+++ Data extracts

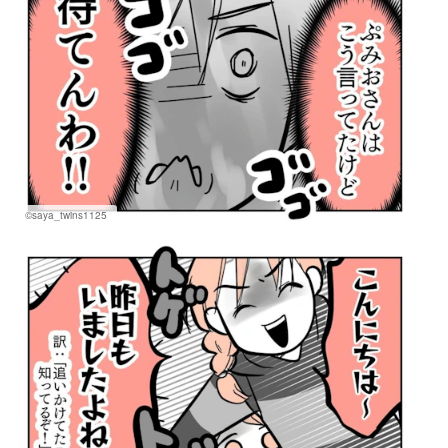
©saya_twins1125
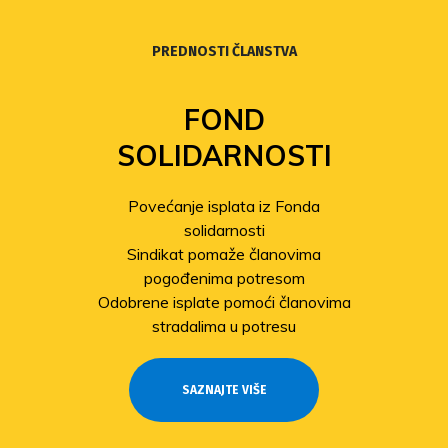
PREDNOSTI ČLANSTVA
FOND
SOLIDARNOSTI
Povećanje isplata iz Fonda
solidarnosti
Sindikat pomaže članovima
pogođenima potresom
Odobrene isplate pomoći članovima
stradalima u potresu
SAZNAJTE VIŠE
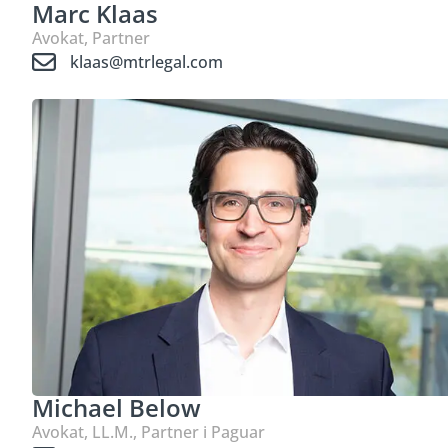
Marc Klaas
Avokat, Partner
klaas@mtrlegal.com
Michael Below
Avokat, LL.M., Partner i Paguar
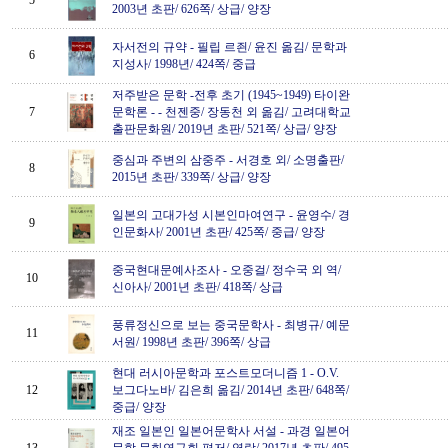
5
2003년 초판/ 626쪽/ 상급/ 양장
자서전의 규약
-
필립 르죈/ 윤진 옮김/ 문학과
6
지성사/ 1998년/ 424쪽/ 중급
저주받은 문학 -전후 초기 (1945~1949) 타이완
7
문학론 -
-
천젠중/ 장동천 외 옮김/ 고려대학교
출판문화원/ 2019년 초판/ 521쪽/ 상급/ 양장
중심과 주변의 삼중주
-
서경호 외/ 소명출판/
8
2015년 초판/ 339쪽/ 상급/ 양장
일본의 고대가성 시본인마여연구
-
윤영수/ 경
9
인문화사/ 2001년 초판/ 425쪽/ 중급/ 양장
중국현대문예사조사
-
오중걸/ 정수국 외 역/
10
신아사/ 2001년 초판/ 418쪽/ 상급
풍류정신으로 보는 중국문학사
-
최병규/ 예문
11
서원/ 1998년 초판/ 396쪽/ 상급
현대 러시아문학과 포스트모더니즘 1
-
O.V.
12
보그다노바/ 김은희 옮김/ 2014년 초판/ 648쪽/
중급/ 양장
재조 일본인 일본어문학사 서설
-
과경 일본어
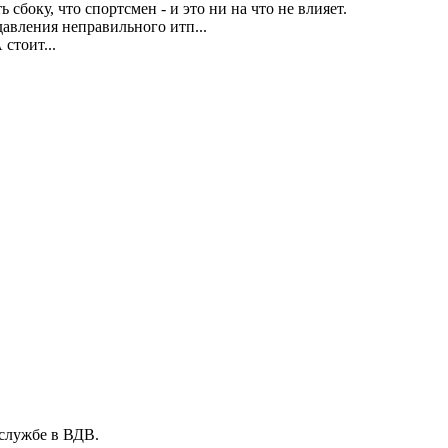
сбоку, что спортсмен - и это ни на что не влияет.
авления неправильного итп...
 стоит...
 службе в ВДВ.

++++++

Task - Copy out all the text lines in the listing above, keeping each one character for character, and leave out the pictures.

Solved problem -
©saya_twins1125
PREDNOSTI ČLANSTVA
FOND
SOLIDARNOSTI
Povećanje isplata iz Fonda
solidarnosti
Sindikat pomaže članovima
pogođenima potresom
Odobrene isplate pomoći članovima
stradalima u potresu
SAZNAJTE VIŠE
Marc Klaas
Avokat, Partner
klaas@mtrlegal.com
Michael Below
Avokat, LL.M., Partner i Paguar
5
2003년 초판/ 626쪽/ 상급/ 양장
자서전의 규약
-
필립 르죈/ 윤진 옮김/ 문학과
6
지성사/ 1998년/ 424쪽/ 중급
저주받은 문학 -전후 초기 (1945~1949) 타이완
7
문학론 -
-
천젠중/ 장동천 외 옮김/ 고려대학교
출판문화원/ 2019년 초판/ 521쪽/ 상급/ 양장
중심과 주변의 삼중주
-
서경호 외/ 소명출판/
8
2015년 초판/ 339쪽/ 상급/ 양장
일본의 고대가성 시본인마여연구
-
윤영수/ 경
9
인문화사/ 2001년 초판/ 425쪽/ 중급/ 양장
중국현대문예사조사
-
오중걸/ 정수국 외 역/
10
신아사/ 2001년 초판/ 418쪽/ 상급
풍류정신으로 보는 중국문학사
-
최병규/ 예문
11
서원/ 1998년 초판/ 396쪽/ 상급
현대 러시아문학과 포스트모더니즘 1
-
O.V.
12
보그다노바/ 김은희 옮김/ 2014년 초판/ 648쪽/
중급/ 양장
재조 일본인 일본어문학사 서설
-
과경 일본어
сбоку, что спортсмен - и это ни на что не влияет.
авления неправильного итп...
 стоит...
 службе в ВДВ.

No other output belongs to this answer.